Of course the idea that we should thank CSU for all the poiticians, activists and sports stars depends on their services being worth of thanks. In the case of sports stars (you thought I was going for politicians didn't you?) I say it sin't. National sporting success creates national unity and identity, very bad and dangerous things. A collection of honest rational people is neither identical nor unified. Such qualities are only useful to tie us all to the same yoke. If you truly love your country you must prey for the defeat of it's athletes not just it's soldiers. If however you just like your sport then arranging sponsorship is (as I said previously) not hard.

The results of newspapermen being disproportionately from universities might be even more dangerous. Diversity of opinon is vital to democracy, so how many of these student editors or journos will come out for VSU? Or anything that tends to undermine the power of universities? Please don't misunderstand me, I suggest no conspiracy. I just think they (you) will act to secure that which helped them (you) , thinking that since it helped them it is generally helpful. It is impossible to know if it is without knowing what use would have been made of resources if they didn't go to universities. That which is seen and unseen agains comes into view.
The same thing that I've said about journos goes for actiivists and politicians too. Having them disproportionately come from taxpayer funded institutions distorts the debate on those institutions and probably all other taxpayer funded institutions as well.

There is a myth invented by arrogant thugs to perpetuate their rule that communities needs government help. In fact it's not even clear they need a government to exist. The ide athat the individualist philosophy is a threat to community ignores the fact that individuals created the communities in the first place for individualistic purposes.
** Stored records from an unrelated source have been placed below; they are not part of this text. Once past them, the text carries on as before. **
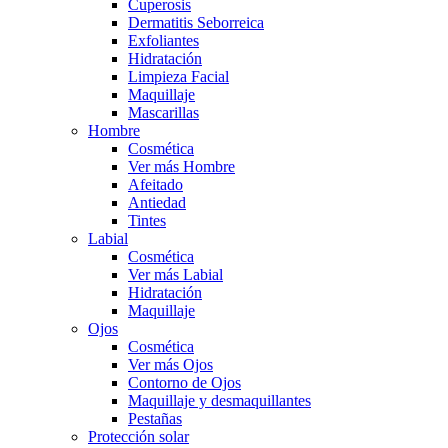
Cuperosis
Dermatitis Seborreica
Exfoliantes
Hidratación
Limpieza Facial
Maquillaje
Mascarillas
Hombre
Cosmética
Ver más Hombre
Afeitado
Antiedad
Tintes
Labial
Cosmética
Ver más Labial
Hidratación
Maquillaje
Ojos
Cosmética
Ver más Ojos
Contorno de Ojos
Maquillaje y desmaquillantes
Pestañas
Protección solar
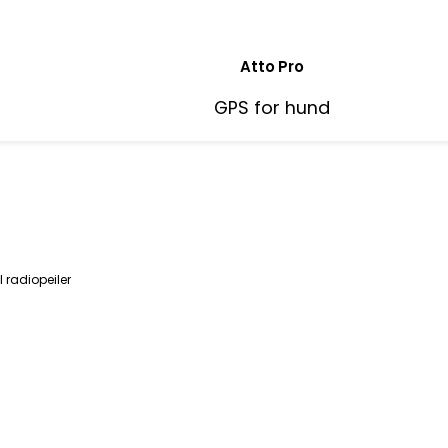
Atto Pro
GPS for hund
 radiopeiler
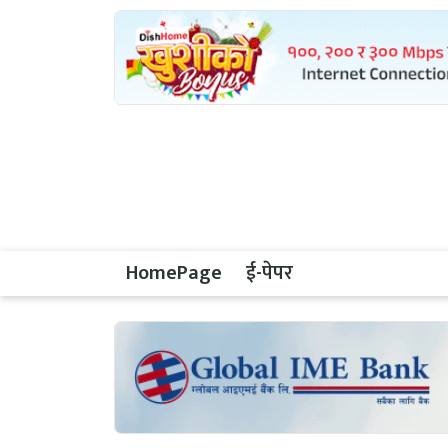
HomePage
ई-पेपर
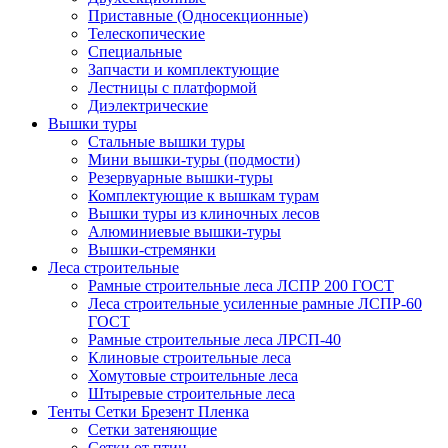
Приставные (Односекционные)
Телескопические
Специальные
Запчасти и комплектующие
Лестницы с платформой
Диэлектрические
Вышки туры
Стальные вышки туры
Мини вышки-туры (подмости)
Резервуарные вышки-туры
Комплектующие к вышкам турам
Вышки туры из клиночных лесов
Алюминиевые вышки-туры
Вышки-стремянки
Леса строительные
Рамные строительные леса ЛСПР 200 ГОСТ
Леса строительные усиленные рамные ЛСПР-60
ГОСТ
Рамные строительные леса ЛРСП-40
Клиновые строительные леса
Хомутовые строительные леса
Штыревые строительные леса
Тенты Сетки Брезент Пленка
Сетки затеняющие
Сетки от птиц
What these purposes is hazy, varied and diverse, but they had goals best satsified by the creation of a community so they made one. Groups formed by government don't tend to become communities to any great extent. Walk through a housing estate if you doubt me. To limit individual freedom for the sake of the community is self-defeating because the community interest is only a collection of private itnerests so limiting the freedom of members arbitrarily cannot serve it. It is of course possible for a net benefit to arise out of some limitations (e.g. prohibitions on alcohol in muslim communities or "dry camps", prohibitions on having girlfriends in a monastry). There is no reason to expect that government or other outside planners are better at spotting such opportunites than the community members themselves. They certainly has less motive to do so. The free market is better at creating communities just like it's better at creating for-profit firms, and for the same reason. We are better at judging our own interests than government.

* I am not refering here to the war in Iraq. Why would you think I was?